Schwäbische Zeitung (Tettnang)
In der Region impfen schon Ärzte gegen Corona
Testlauf: Kreisärztechef Bürger fordert möglichst wenig Bürokratie für Praxen
RAVENSBURG - In der Region Bodensee-Oberschwaben können erste Hausärzte die Impfung gegen das Coronavirus verabreichen – sie sind Teil eines baden-württembergweiten Testlaufs (die „Schwäbische Zeitung“berichtete).

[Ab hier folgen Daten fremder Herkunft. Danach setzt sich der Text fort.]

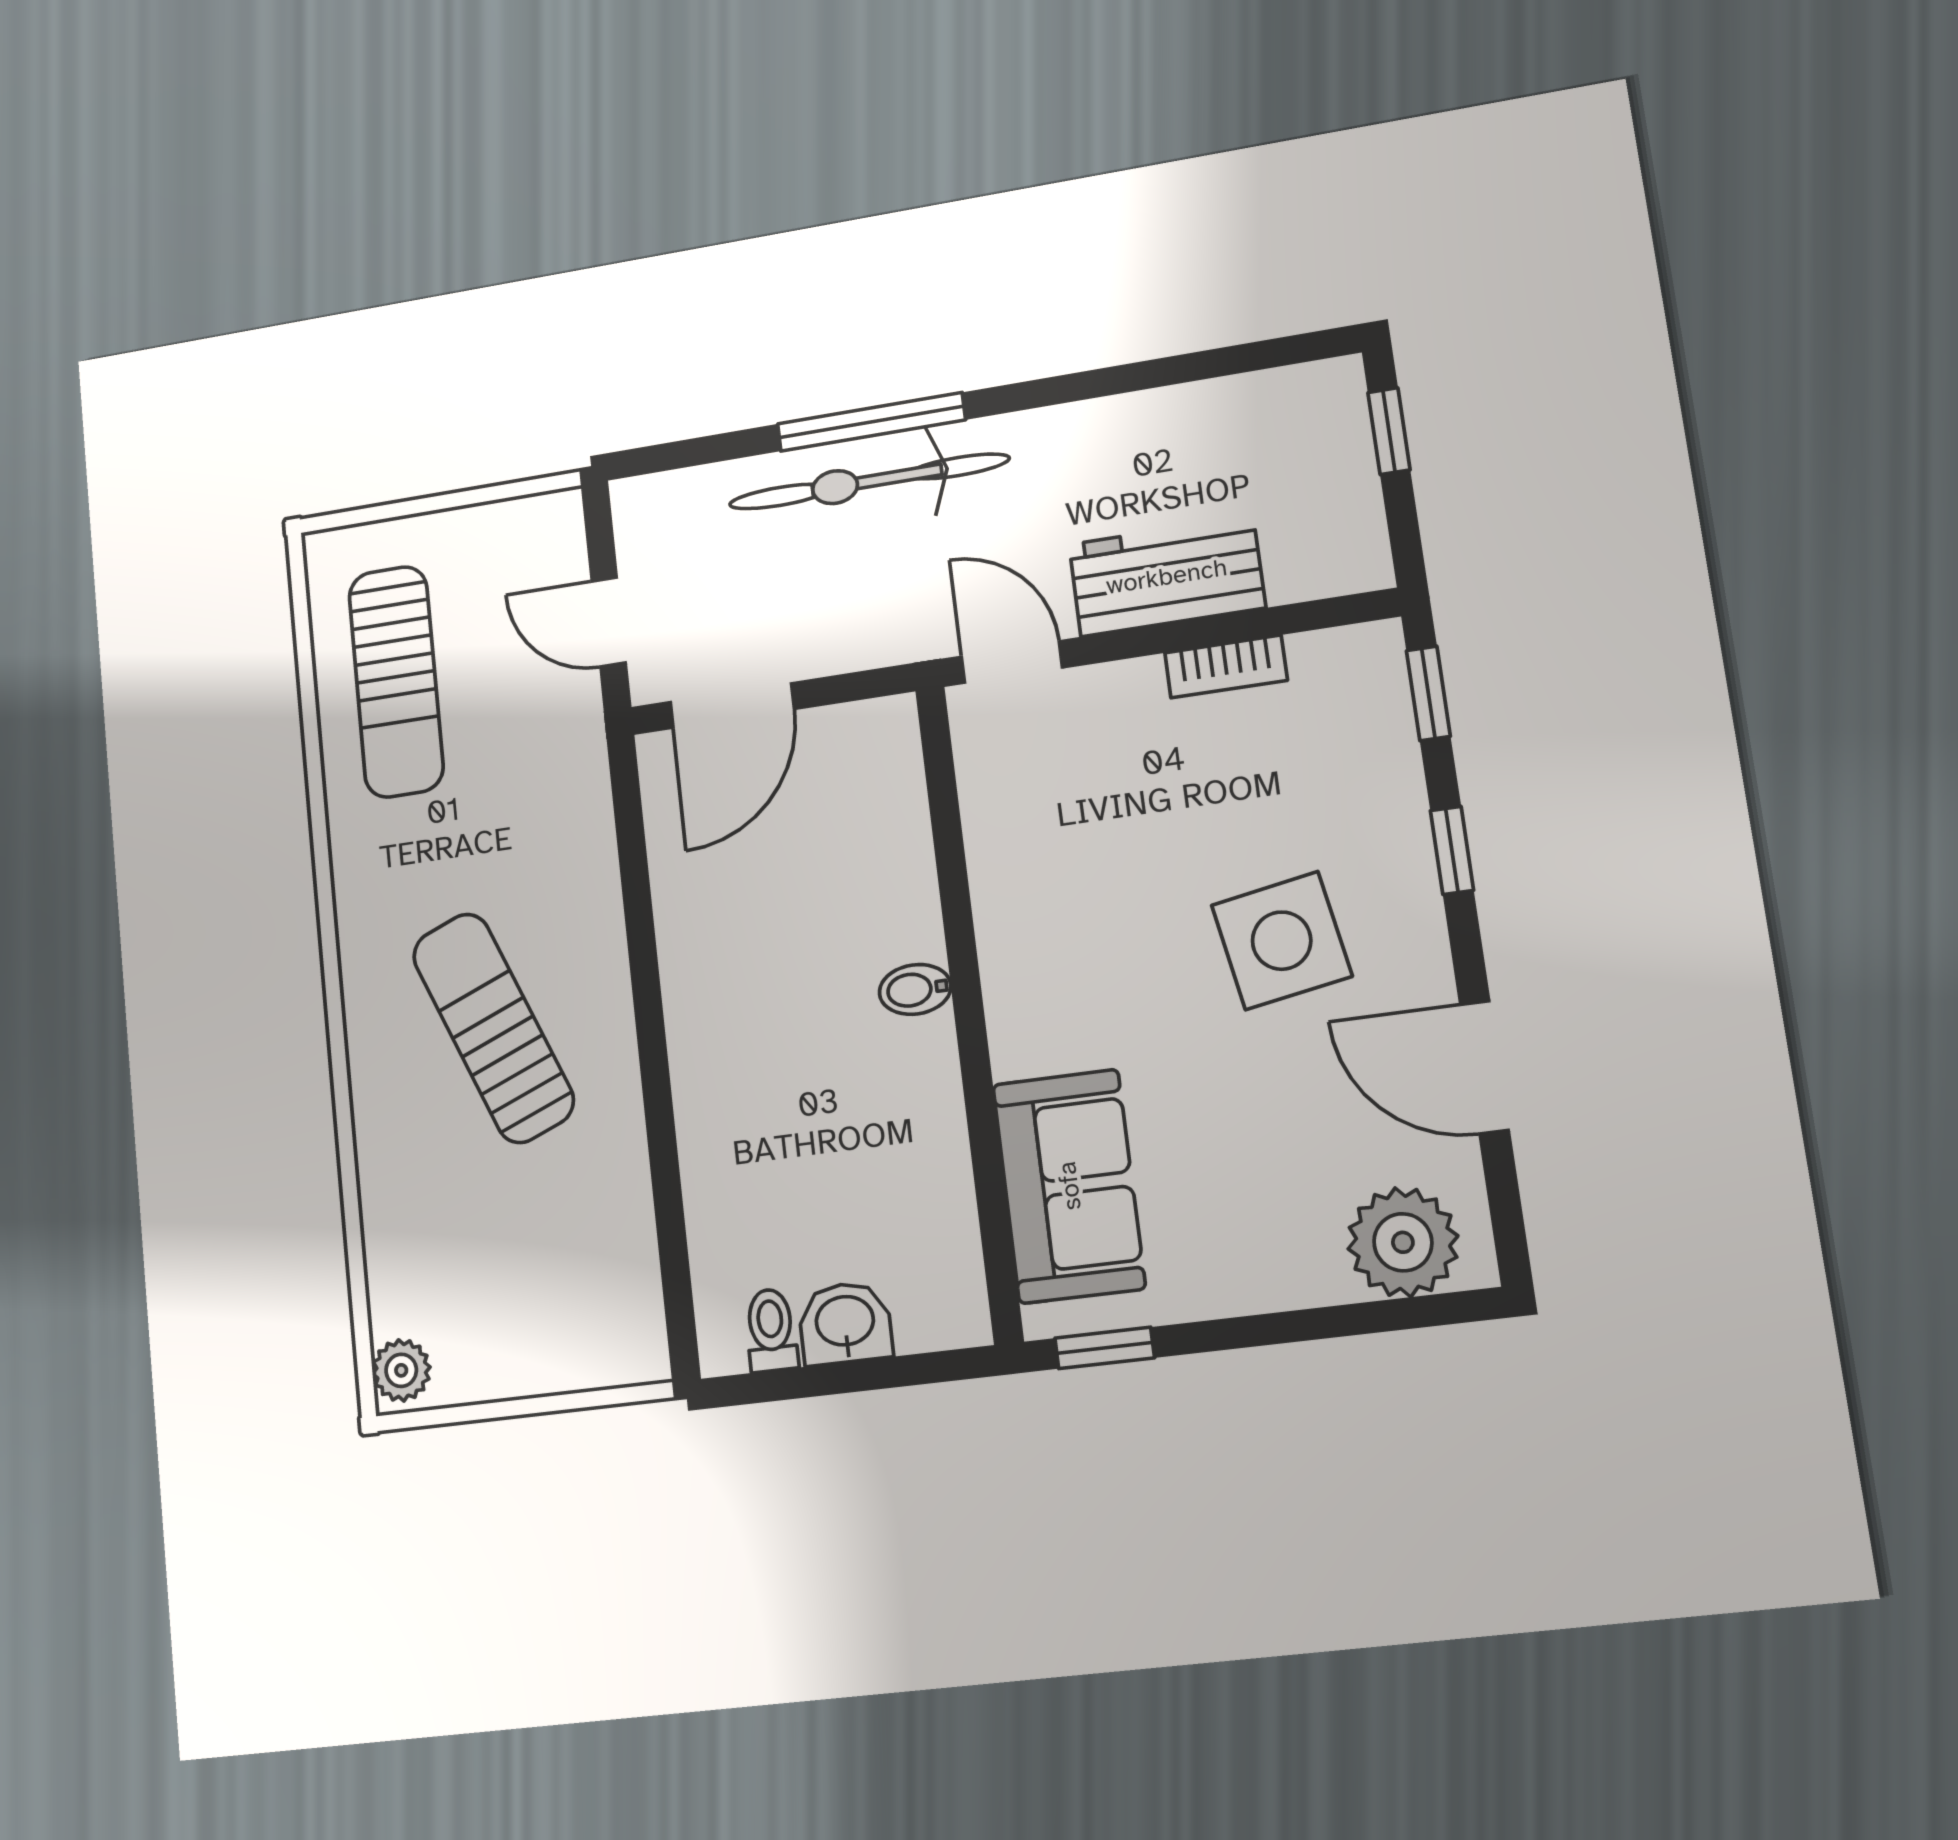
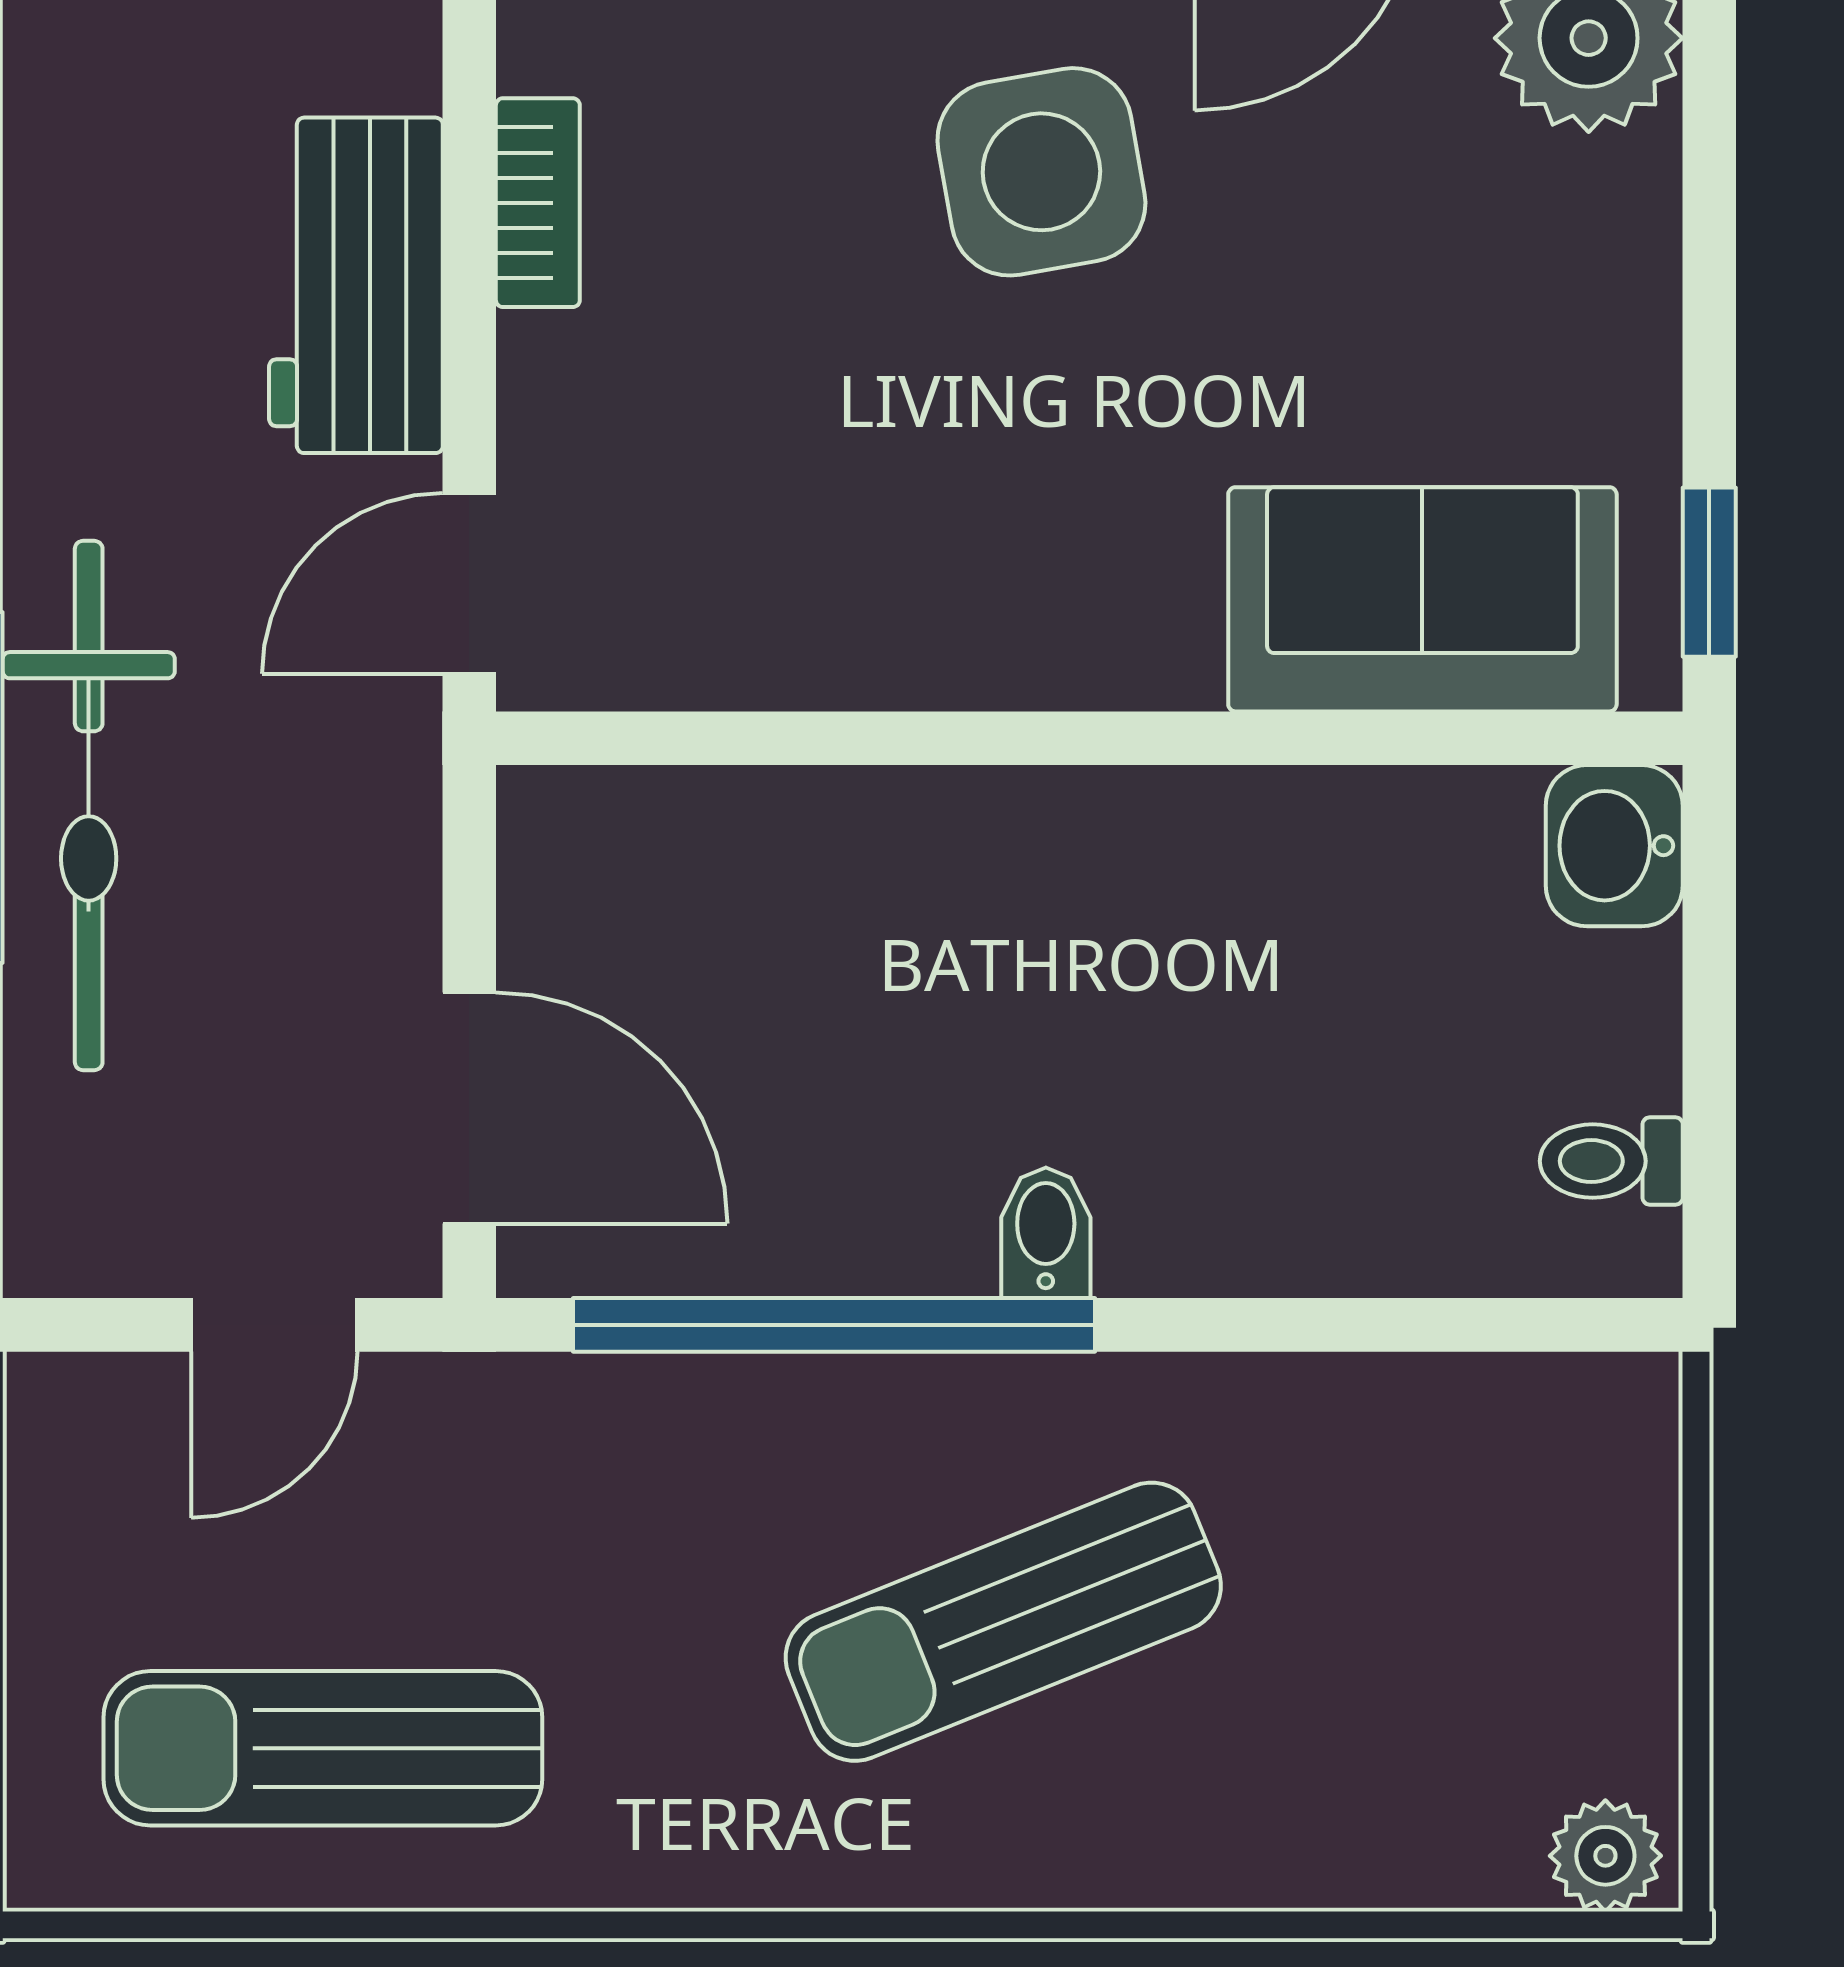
sun lounger: (396, 681) -> (323, 1748), turned 180
window: (639, 916) -> (834, 1325), added
bidet: (915, 989) -> (1046, 1233), moved, turned 180
washbasin: (845, 1323) -> (1614, 846), moved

Rund 30 Praxen sind nach Angaben der Kassenärztlichen Vereinigung Baden-Württemberg (KV) daran beteiligt und sollen vor allem logistische Abläufe erproben und mit dem Impfstoff eine besondere Patienten-gruppe impfen. Der Chef der Kreisärzteschaft Ravensburg hat eine weitere Erwartung in Zusammenhang mit dem Testlauf.
Welche Arztpraxen in der Region daran beteiligt sind, werde nicht bekannt gegeben, da sonst wohl mit einem Ansturm zu rechnen wäre, so KV-Pressesprecher Sonntag. Seit Montag, 8. März, erhalten die teilnehmenden Arztpraxen seinen Angaben zufolge jeweils zehn Impfampullen pro Tag, die sie ausschließlich an über 80-Jährige verabreichen können. Der Kassenärztlichen Vereinigung gehe es zum einen darum, logistische Abläufe zu testen – „damit wir vorbereitet sind, wenn die Impfungen auf die Arztpraxen ausgeweitet werden“, sagt Sonntag. Am 30. Juni soll nach ursprünglichen Planungen der Betrieb der Kreisimpfzentren
eingestellt und die Impfung von ersten niedergelassenen Ärzten übernommen werden. Sozialminister Manne Lucha (Grüne) stellte hingegen schon ab April eine flächendeckende Beteiligung der Ärzte an den Corona-Impfungen in Aussicht.
Zweites Testfeld für die Kassenärztliche Vereinigung ist jetzt die Impfung beim Hausbesuch. Es gebe eine Gruppe, die alle Voraussetzungen für die Immunisierung im frühen Stadium der Impfkampagne erfüllt, aber die Impfung auf den bisherigen Wegen nicht in Anspruch nehmen kann – das sind die über 80-Jährigen, die aber bettlägerig zu Hause leben. Auf sie konzentrieren sich die Hausärzte laut Sonntag bei der Zuteilung der Impfdosen. Eine erste Bilanz des
Testlaufs will die Kassenärztliche Vereinigung in rund einer Woche ziehen.
Der Chef der Kreisärzteschaft im Kreis Ravensburg, Hans Bürger aus Vogt, hält es auch für wichtig, in dem Projekt zu prüfen, ob die Dokumentation bei der Corona-Impfung für niedergelassene Ärzte verschlankt werden kann. Die Bürokratie dürfe den möglichst schnellen Impffortschritt nicht behindern. „Unser Ziel ist ganz klar, dass es mit den Impfungen vorangeht“, sagt er im Namen der Kreisärzteschaft.
Er persönlich sei der Meinung, dass man dafür auch unkonventionelle Wege gehen müsse. Denkbar sei für ihn, dass einzelne Praxen am Wochenende für Impfungen öffneten. Er sei außerdem dafür, dass der Biontech-Impfstoff, der außerordentlich tief gekühlt werden muss, weiterhin nur in Impfzentren verabreicht wird, wo die entsprechenden Kühlgeräte vorhanden sind, anstatt ihn auch an niedergelassene Ärzte zu verteilen. Der Impfstoff von AstraZeneca muss nicht so stark gekühlt werden, sei einfacher in der Handhabung für Praxen und sollte seiner Meinung nach am besten über Apotheken geliefert werden. Bürgers Argumentation hat den Hintergrund, dass der Astra-Zeneca-Impfstoff seit Kurzem von der Ständigen Impfkommission auch für Hochbetagte empfohlen wird.
Kreisärzte-Chef Bürger hofft außerdem, dass die niedergelassenen Ärzte und Betriebsärzte früher als erst im Sommer in die Impfkampagne miteinsteigen können. „Dass wir impfen können, steht außer Frage“, so Bürger. Das sei für viele Ärzte Routine, auch das Impfen beim Hausbesuch.